CofE considers dropping language of sin and the devil from baptism service


The Church of England is trialling a new version of its baptism service, in which parents and godparents are no longer asked to "repent of sins" and "reject the Devil".

The new wording – which is being piloted in more than 400 parishes until April – was devised in response to requests to couch the ceremony "in culturally appropriate and accessible language".

Anglican baptisms are recognised by the Catholic Church, and vice versa.

In the current version of the CofE service, which dates back to 1998, the vicar asks: "Do you reject the devil and all rebellion against God?". The candidate, or parents and godparents acting on his or her behalf, reply: "I reject them."

Parents and godparents are then asked: "Do you repent of the sins that separate us from God and neighbour?", to which the reply is: "I repent of them."

Instead of this formula, reference to the devil or sin is dropped and parents and godparents are instead asked to "reject evil, and all its many forms, and all its empty promises".

The amended version currently has no formal status because it has not been formally approved by General Synod. The reforms are backed by Archbishop of Canterbury, Justin Welby.

But it has already attracted criticism.

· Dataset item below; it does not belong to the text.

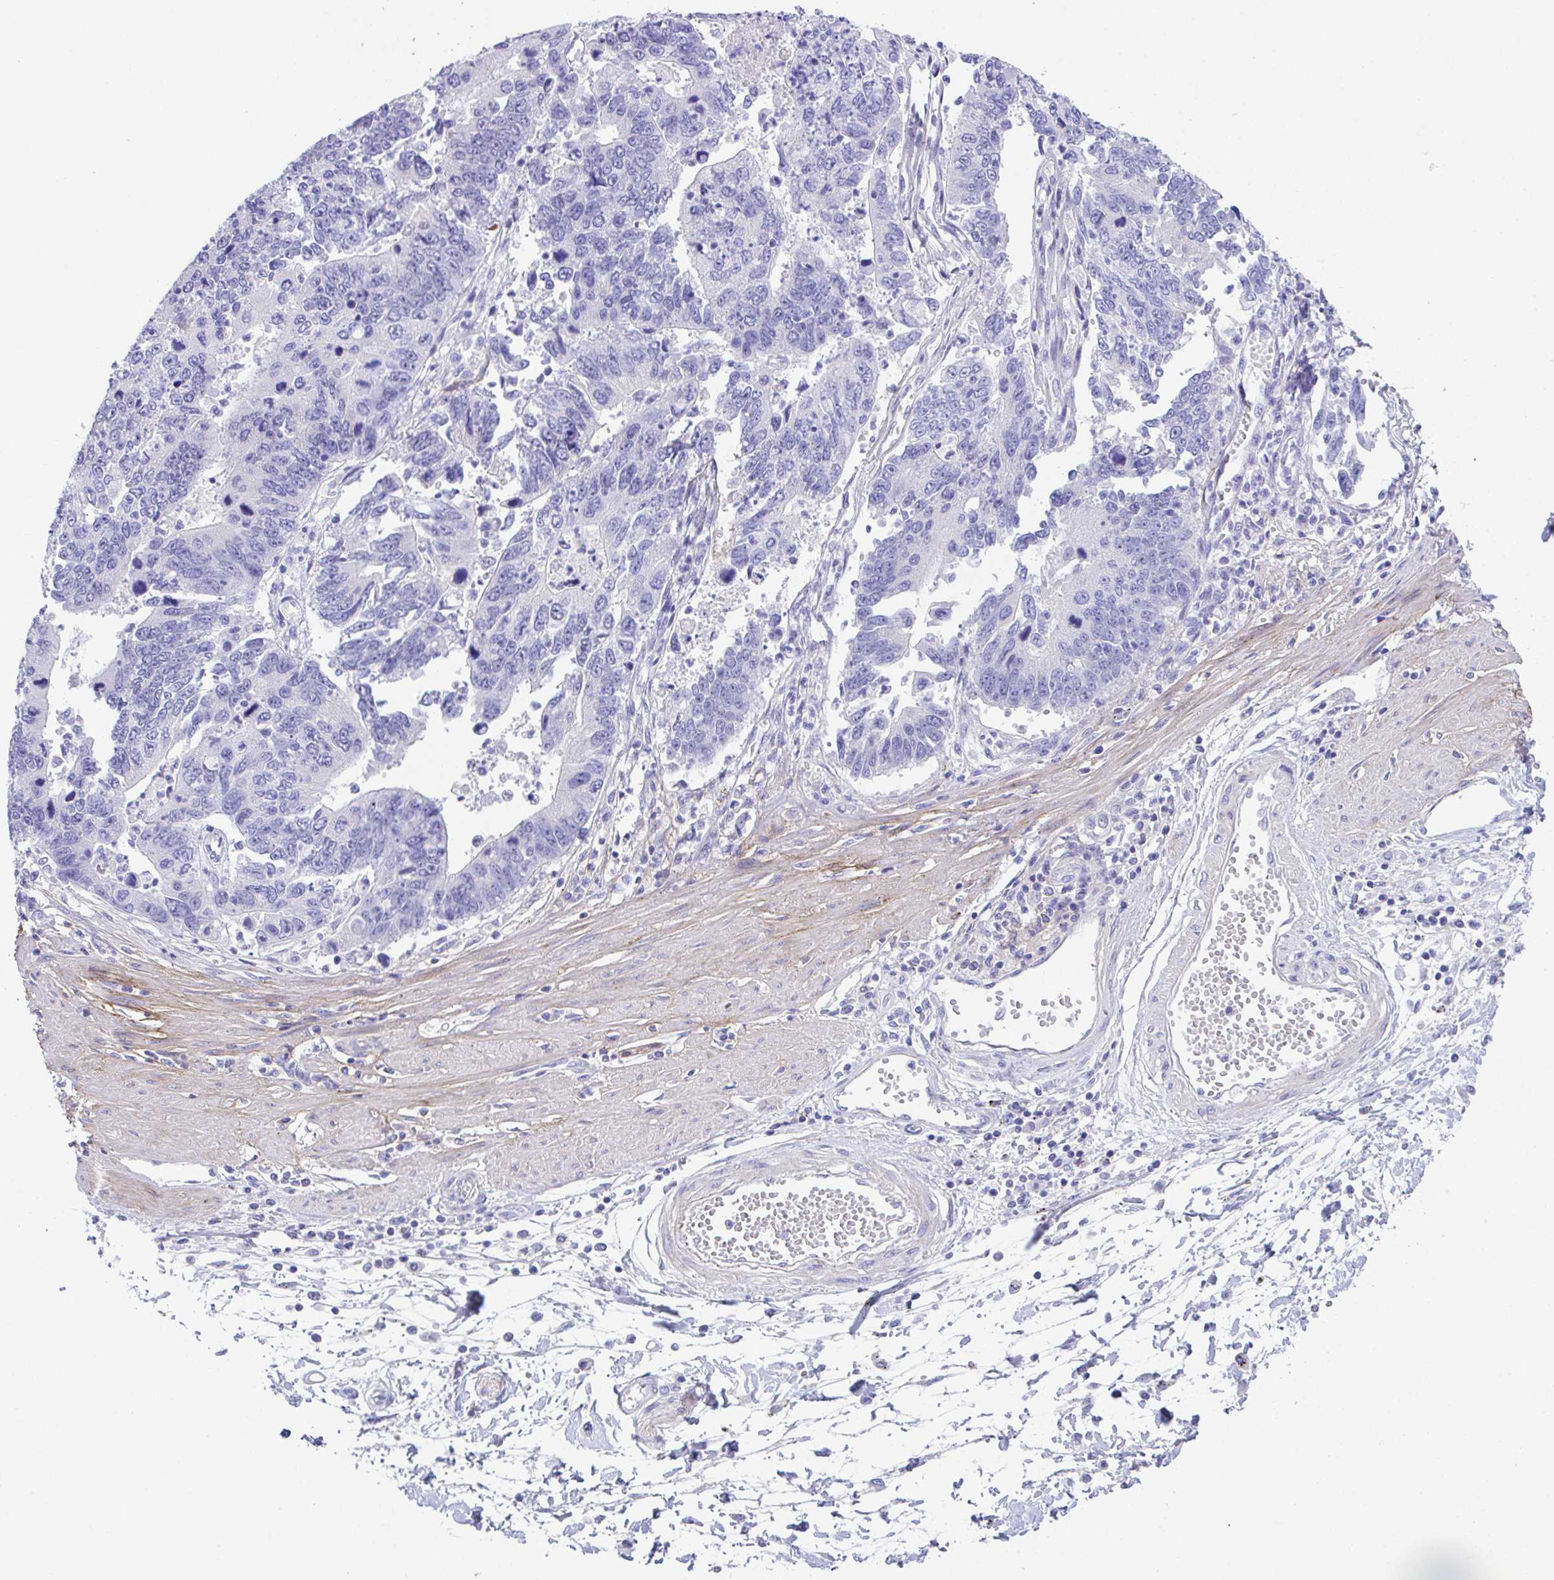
{"staining": {"intensity": "negative", "quantity": "none", "location": "none"}, "tissue": "stomach cancer", "cell_type": "Tumor cells", "image_type": "cancer", "snomed": [{"axis": "morphology", "description": "Adenocarcinoma, NOS"}, {"axis": "topography", "description": "Stomach"}], "caption": "There is no significant staining in tumor cells of stomach adenocarcinoma.", "gene": "SLC16A6", "patient": {"sex": "male", "age": 59}}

The former bishop of Rochester Michael Nazir-Ali, and Bishop of Willesden Pete Broadbent accused the church of dumbing down.

Writing in the Mail on Sunday, Bishop Nazir-Ali said: “The need is not [for the Church of England] to eliminate crucial areas of teaching but to explain them”, warning that the CofE should “call a halt to this perhaps well-meant effort before it further reduces the fullness of the Church's faith to easily swallowed soundbites."

The Bishop of Willesden, Pete Broadbent, took issue with a raft of proposed text changes, concluding in a blog: “This is crass. It's baptism lite. It will not do.”

But Revd Miranda Threlfall-Holmes, a vicar in Durham who has been asked to use the new texts in baptism ceremonies until the end of April, said: “This is a first draft, for experimental use. It will doubtless get better as people write in with stories of what worked and what didn't. But the aim, to have elements of the service that even those of low literacy can understand, is entirely laudable.”